A coalition of environmental and consumer advocates will fight a proposal by the state's largest electric utilities that would make it easier to raise rates to pay for new nuclear plants.
The opponents are getting a head start. They have begun waging their anti-nuclear campaign before the utilities have recruited a friendly legislator to introduce a bill on their behalf.
Duke Energy and Progress Energy executives concede this may not be the best year to lobby for a pro-nuclear bill as the state contends with a budget shortfall. But they have little choice, Progress CEO Bill Johnson said last month in a meeting with N&O editors and writers.
"We can't raise the money on Wall Street unless we get that kind of regulatory structure" in North Carolina, Johnson said. "This may not be the year to do it, but we're going to try it."
The two North Carolina power companies, which last month announced they're merging to form the nation's largest utility, had previously announced plans to build six reactors in Florida and the Carolinas, including the Shearon Harris site in Wake County. Jointly financing new nuclear reactors, which can cost more than $10 billion apiece, is one of the main drivers of the merger.
Johnson and Duke CEO Jim Rogers said they can't build nuclear plants unless state law is changed to allow paying for new reactors without having to go through lengthy rate hearings.
A coalition of more than a dozen groups that includes environmentalists, nuclear critics, N.C. Justice Center and AARP want to keep this state from adopting a nuclear policy that's already in place in South Carolina, Florida and other states.
The groups have placed full-page newspaper ads to warn that this state's power companies are gambling on nuclear projects that could experience cost overruns and end up abandoned, as happened more than 60 times in the 1980s.
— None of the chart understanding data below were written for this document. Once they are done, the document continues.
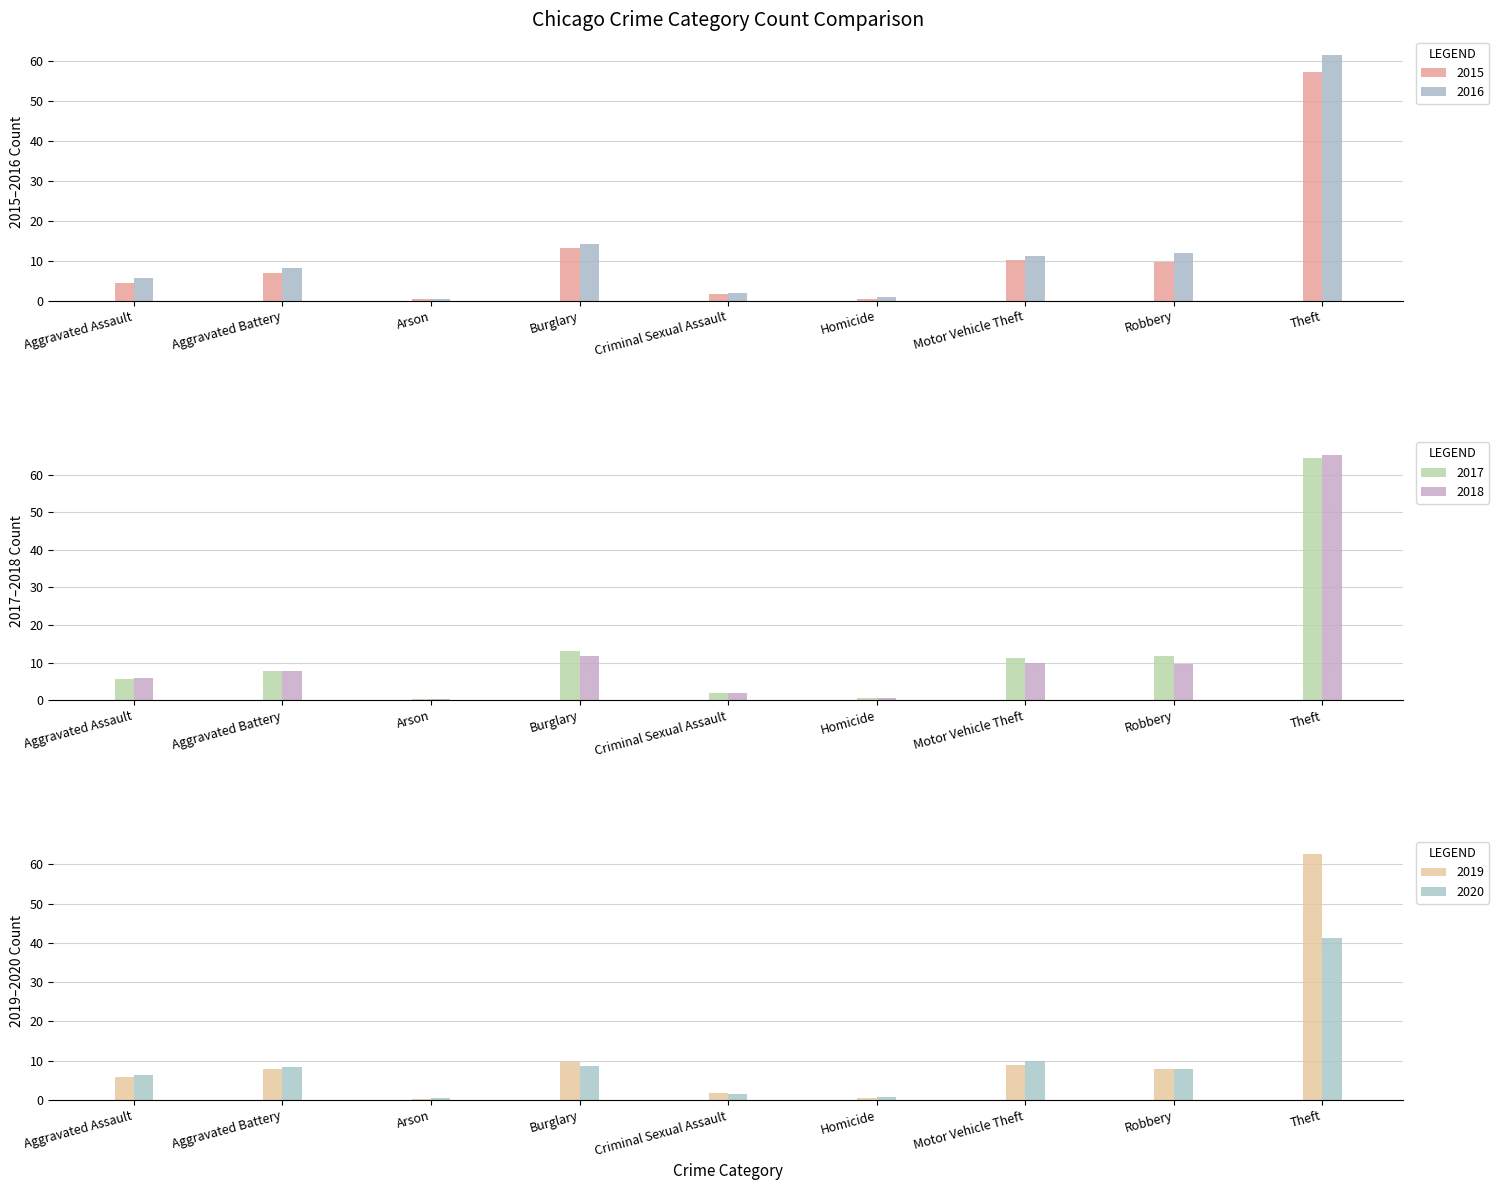

What is the value of the 2017 bar at the 7th from the left?

11.4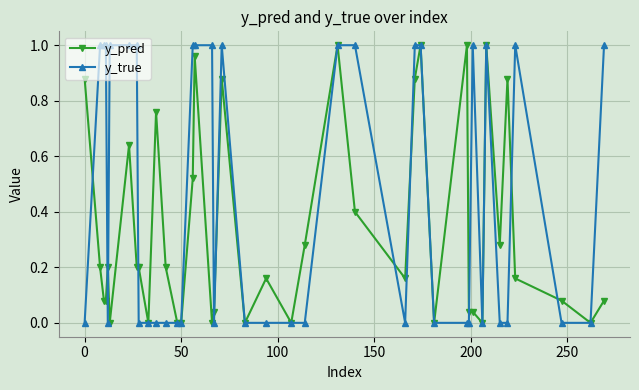

List the series in order of their overall mean, highest first.

y_true, y_pred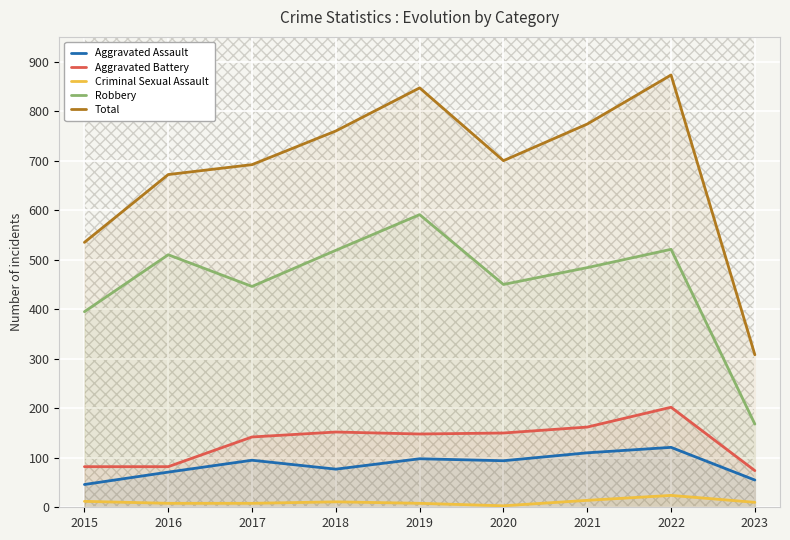

The Aggravated Assault series shows 49 at 2019. True or false?

False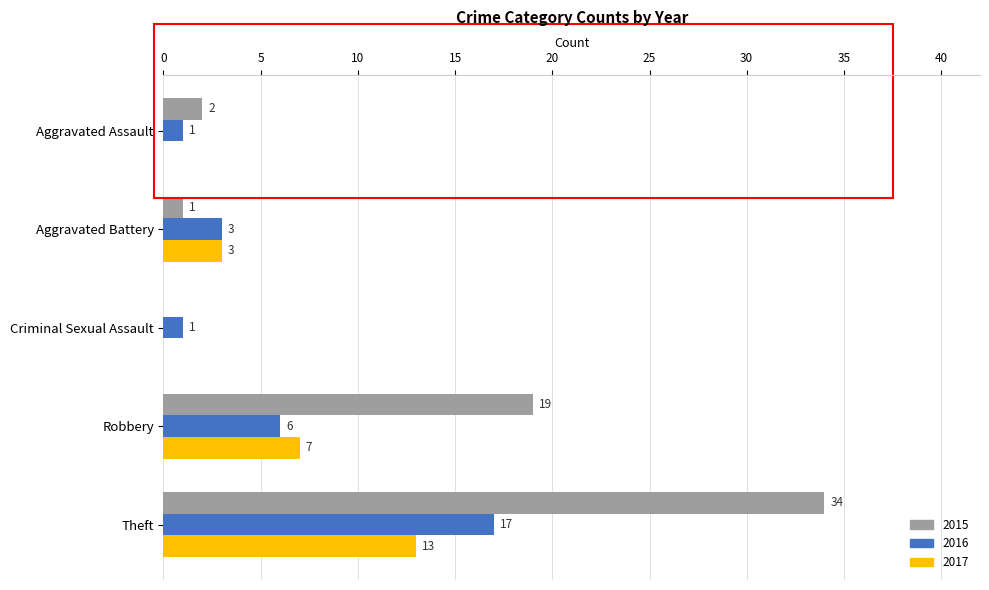

Which series has the largest total across all categories?

2015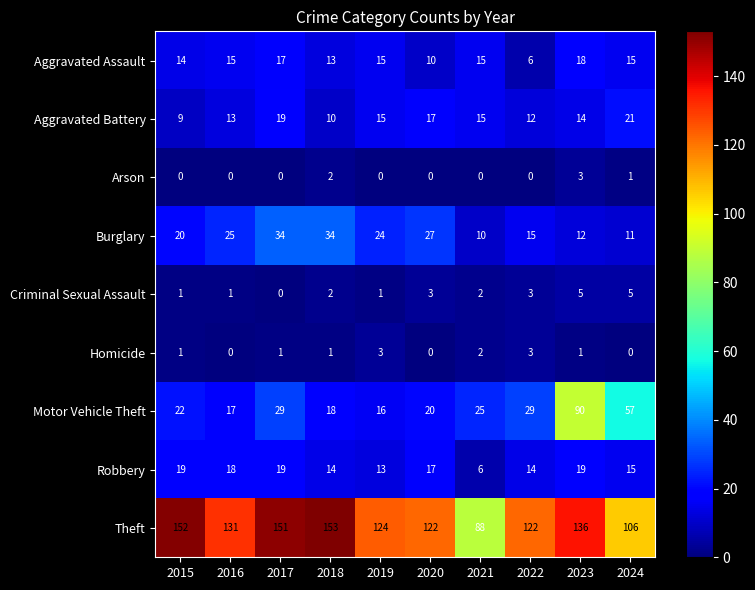

What is the total value across all series at 2016?

220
The AARP also sent a mailer to more than 100,000 members in the state last week, characterizing the proposal as a blank check that will lead to certain annual rate increases.
The groups have been encouraged by Florida's Republican state Sen. Mike Fasano, who is seeking to repeal a similar law in the Sunshine State. That state's law results in an extra $5 a month on a typical residential bill for Progress Energy's Florida customers.
In North Carolina, "GOP legislators will be nervous about voting for something that will fairly quickly start to raise people's energy bills," said Peter Walz, organizing director at the N.C. Conservation Network. "You're also likely to see opposition emerge eventually from business and industry groups who don't want to see their energy bill going up."
It's not clear when the new Republican-controlled General Assembly in Raleigh might come forward with the legislation Charlotte-based Duke and Raleigh-based Progress are seeking. Republican leaders in both chambers said through spokesmen they don't know the status of a draft bill.
Rep. Daniel Clodfelter, a Democrat from Mecklenburg County, said the utility proposal is a no-brainer.
The tradeoff is that "you end up paying more on the front end, but you have more stable rates and you have lower rates over the long term," Clodfelter said. "That's for the rate payer - not just for Duke or Progress - but for me and for you."
Savings on plant costs
The change Progress and Duke are seeking would let utilities raise rates to pay off the interest on their debt. The principal would not be paid until the nuclear plant is built and in operation.
Still, by paying the interest each year rather than after the plant is completed, the cost of a plant would be reduced by about 25 percent, said Robert Gruber, director of the Public Staff, this state's consumer advocacy agency.
That's why Gruber has thrown his support behind the power companies' proposal, after years of opposing the idea as bad public policy.
"I've reluctantly come to this conclusion because nuclear plants are so expensive," said Gruber, whose agency intervenes on behalf of ratepayers in utility rate cases.
South Carolina changed its law in 2007 to allow streamlined cost recovery.
Nuclear critics contend that passing a similar law in North Carolina would let power companies shift the nuclear risk from shareholders to customers. They fear a repetition of the nuclear fiasco of the 1980s that led to the cancellation of more than 60 projects across the country. One local example: Progress's Shearon Harris plant, planned to have four reactors for $1.1 billion, ended up with one reactor that cost $3.9 billion.
Progress later sought a 13.9 percent rate increase to pay for the project, but the N.C. Utilities Commission in 1988 slashed the request to 9.1 percent, saying the rest wasn't justified.
Nuclear critics say that making it easier for electric utilities to raise rates to pay for nuclear plants will embolden the companies to take similar risks again.
"Why aren't the shareholders bearing the responsibility?" said Rep. Pricey Harrison, a Democrat from Guilford County who backs environmental causes and energy efficiency. "If Wall Street won't finance it, I don't know why ratepayers should."